En algún ojo, una mirada de ave migratoria. ¿Hacia dónde? ¿Hacia el Este, sal sobre piedra

de sal? ¿Hacia el Oeste, número teñido de azul que ocupa, con vergüenza, el espacio de la risa?

Se nace –dijo– para contemplar cómo se derrama la leche al hervir, para oír el anuncio de la hierba

contra el muro del asilo, para domesticar en parte a un animal que jamás sabrá nuestro nombre.





Radiación de fondo

A Juan José Ceselli


I

Por vía de un golpe de látigo, de una terca voluntad de golpear contra el muro, de

contemplar soles candentes en apariencia fríos, de almacenes con golosas irradiaciones, de

hombros desnudos entrevistos bajo la penumbra lunar, de grabados con salamandras en el fuego,

de testamentos redactados al vapor del mercurio, de remotas luces que, presuntamente, señalan

el lugar del Paraíso. Entonces el rumor del viento entre maderas, la lucha del insecto por alcanzar

el otro lado de la ventana, el relámpago detenido en el penúltimo grado de su intensidad, la

cópula en dirección a los cometas, los confines, los frutos abiertos y dispuestos a ofrecer sus

zumos a los sonámbulos.





Tormenta


En un papel al que se lleva el viento, una pregunta: ¿qué es lo que nos arrastra, lejos

de los manteles, los platos, las frutas? Alguien ensaya un paso de danza, otro subraya una frase,

otro, en fin, se lleva a la boca un pedazo de bizcocho; finalmente caen, alejados entre sí, en lo

indiferenciado y turbulento. Yo, por mi parte, pronuncio, con la misma obstinación y el mismo

resultado, ciertas palabras que todavía creo cargadas de magia, capaces por sí solas de salvarme:

madrépora, pavesa, olifante, liturgia…





Bordes


I

Se comen hasta la luz, la fuente que la produce, el metal que la refleja. Se comen cada

fruto, el aceite de la belleza, los ojos de los delfines, las hierbas, las telas. Devoran el zurcido en

los telones, muletas, vasijas, guitarras. Siempre tienen hambre. Nada los satisface. Se comen las

figuras de dioses famélicos y obesos, las máscaras, el reflejo de la luna en el lago. Tienen agujas

perforadoras, tubos de succión, esponjas absorbentes, con eso les basta. ¿Hallan ellos placer en

esto? Ellos ignoran el placer, sólo mastican y engullen. No están en el mundo sino para eso.




II

¿Y si fuera fruto de un error? Un error antiguo, irremediable. ¿De allí la vacilación, la

torpeza de su cuerpo que no alzará jamás el vuelo? Se hunde en el limo. Mastica hojas secas. Se

aparea donde otros como él, patas arriba, se pudren.

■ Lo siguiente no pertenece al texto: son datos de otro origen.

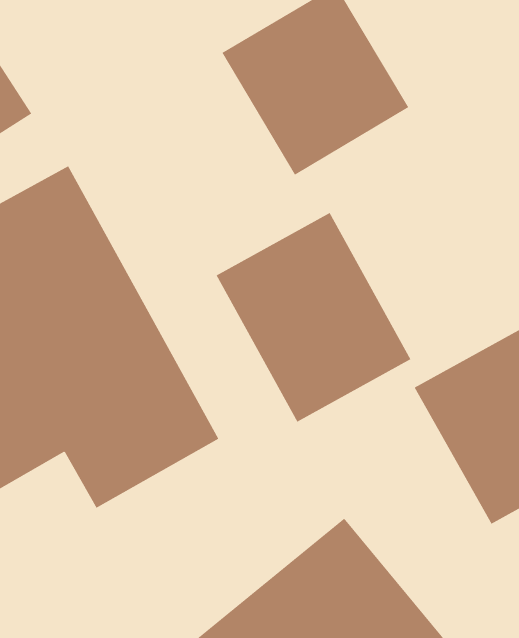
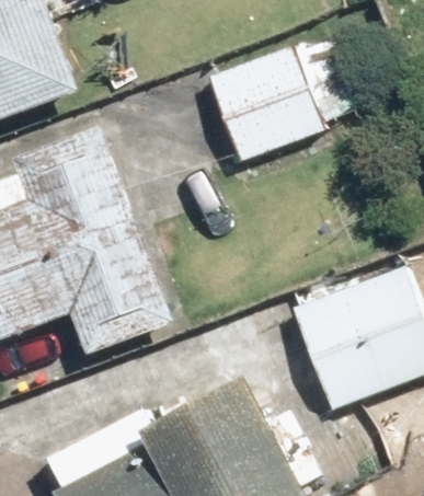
building: [216,212,411,422] -> none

sábado, 14 de mayo de 2016

Carlos Barbarito


Carlos Barbarito (Pergamino/Muñiz, Buenos Aires), Falla en el instante puro, Botella al Mar, 2016.























En el vacío que sobreviene al final de la conversación…

En el vacío que sobreviene al final de la conversación,
en la hora sin boda ni cosecha,
en el ilícito sin testigo,
en el oráculo impreciso,
en la boca desdentada,
en el idioma olvidado;
cuando el pastor extravía su rebaño,
cuando ni la sombra
encuentra sosiego, purgatorio,
cuando el paisaje no cambia,
el sueño se vuelve roca,
cuando pareciera no existir escapatoria
ni por arriba ni por abajo;
¿dónde la ciencia y dónde el milagro,
la casa para el errabundo,
el fruto para el amante,
el rayo verdadero, que no nace
de la tormenta, la terca vibración,
el insistente llamado,
el súbito despertar
como quien surge de la tempestad,
un torrente?









Se detuvo y dijo: un corazón en cada cosa. Y…

Se detuvo y dijo: un corazón en cada cosa. Y
siguió empujando su carretilla cargada de pasto
más allá del amplio jardín junto a la casa;
mientras duró la voz, un instante,
por el aire, traídos desde la infancia,
tábanos, moscas, mariposas
y el tiempo de regreso al día
anterior a la primera lluvia,
la vida despojada de todo peso
en dirección a los nidos,
en cada nido un ave que regurgitaba.









El momento se encarna en un niño…

El momento se encarna en un niño
que tiembla, detrás de una ventana,
ante el relámpago. ¿De qué
está compuesta esa luz fugaz y fría
que es luz pero también serpiente?
No hubo previsión como no hubo aviso;
demasiado espacio fue dedicado al tedio,
a un mero permanecer de polvo en la alfombra.
Demasiado tiempo desgastando,
de a poco, lo eterno
y de cada hora, el afán del cursor
como ojo de animal
que se encamina, sin pausa, hacia el Diluvio.
Rasga el cielo. Precede al ruido del trueno.
El mal futuro ya orbita el presente.
Dirán, en otra parte,
que todavía queda una instancia
para la gracia, el ramaje, el espesor.
Aquí, detrás de la ventana,
sigue temblando un niño
aunque la razón del miedo pareciera haber cesado.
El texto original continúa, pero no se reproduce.